Vorrei con questo, oltre che a farci riflettere su noi stessi in primis, ricordare anche che:
quotidianamente nei mari dell'Arcipelago Toscano, tanto amati ed addirittura protetti da un Parco Nazionale che si sbandiera come il parco marino più grande d'Europa, nonché Santuario dei Cetacei ancor più sbandierato, navi container, petroliere, navi con carichi "speciali" ecc..ecc..continuano tranquillamente a mantenere rotte, ovviamente regolari, per tutto l'anno, nei mari interni delle nostre isole: tra Pianosa e l'Elba, Giglio e Giannutri, Capraia e Gorgona giù verso l'Elba. Ora si ha paura ovviamente del carico di gasolio fermo e a rischio della nave Concordia, mentre il nostro rappresentante attuale del Parco, poverino…, nega tutto. Secondo voi, tutte le altre mega-navi che viaggiano (e già che ci sono ci metto anche gli aerei che usano l'Elba come principale crocevia aereo italiano per coordinare le loro rotte), non inquinano? Non consumano durante la traversata di tutto il tratto dell'Arcipelago tonnellate di carburante??? e magari qualcuna si permette anche di scaricare rifiuti tossici sui fondali…tanto vedrai…che sarà mai..

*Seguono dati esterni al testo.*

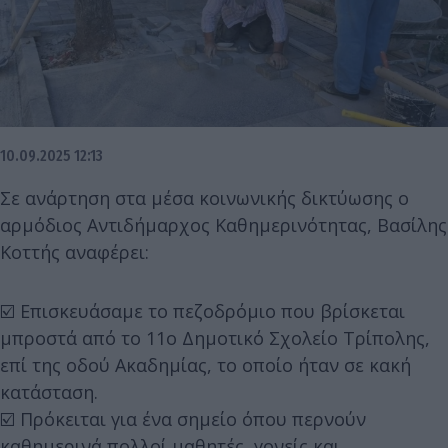
10.09.2025 12:13
Σε ανάρτηση στα μέσα κοινωνικής δικτύωσης ο
αρμόδιος Αντιδήμαρχος Καθημερινότητας, Βασίλης
Κοττής αναφέρει:
☑️ Επισκευάσαμε το πεζοδρόμιο που βρίσκεται
μπροστά από το 11ο Δημοτικό Σχολείο Τρίπολης,
επί της οδού Ακαδημίας, το οποίο ήταν σε κακή
κατάσταση.
☑️ Πρόκειται για ένα σημείο όπου περνούν
καθημερινά πολλοί μαθητές, γονείς και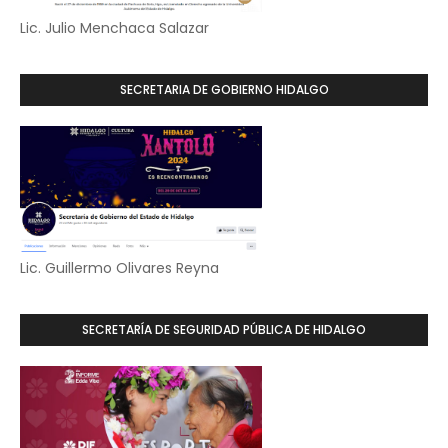
Lic. Julio Menchaca Salazar
SECRETARIA DE GOBIERNO HIDALGO
Lic. Guillermo Olivares Reyna
SECRETARÍA DE SEGURIDAD PÚBLICA DE HIDALGO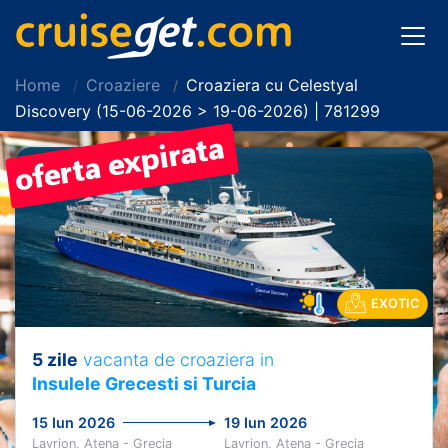
Home
Croaziere
Croaziera cu Celestyal
Discovery (15-06-2026 > 19-06-2026) | 781299
EXOTIC
5 zile
vacanta de croaziera in
Insulele Grecesti si Turcia
15 Iun 2026
19 Iun 2026
Lavrion, Atena - Grecia
Lavrion, Atena - Grecia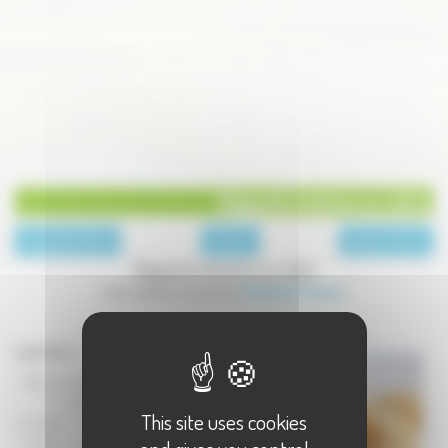
Beignets bretons au cidre
page précédente
Desserts
page suivante
Beignets bretons au cidre
Une recette proposée par
Recettes & Terroirs
Ingrédients :
- 180 g de farine
- 4 pommes
This site uses cookies
reinettes
- 1 oeuf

Poi siamo tutti pronti a parlar male dei napoletani e della spazzatura a Napoli…
Quando queste notizie arriveranno (se non sono già arrivate) alle orecchie dei nostri cari turisti (italiani e stranieri), quale sarà la nostra prossima strategia per attirarli a venire a trascorrere le vacanze qui?
ah già: che non si faccia sapere in giro che l'Elba e il Giglio sono isole di granito che contiene radon naturale incriminato di innalzare il livello di tumori……per non parlare del livello di arsenico contenuto nelle nostre acque pubbliche (quella che vi esce dal rubinetto a chi è collegato all'acquedotto)regolarmente consentito molto oltre i limiti di tolleranza dettati dalla UE).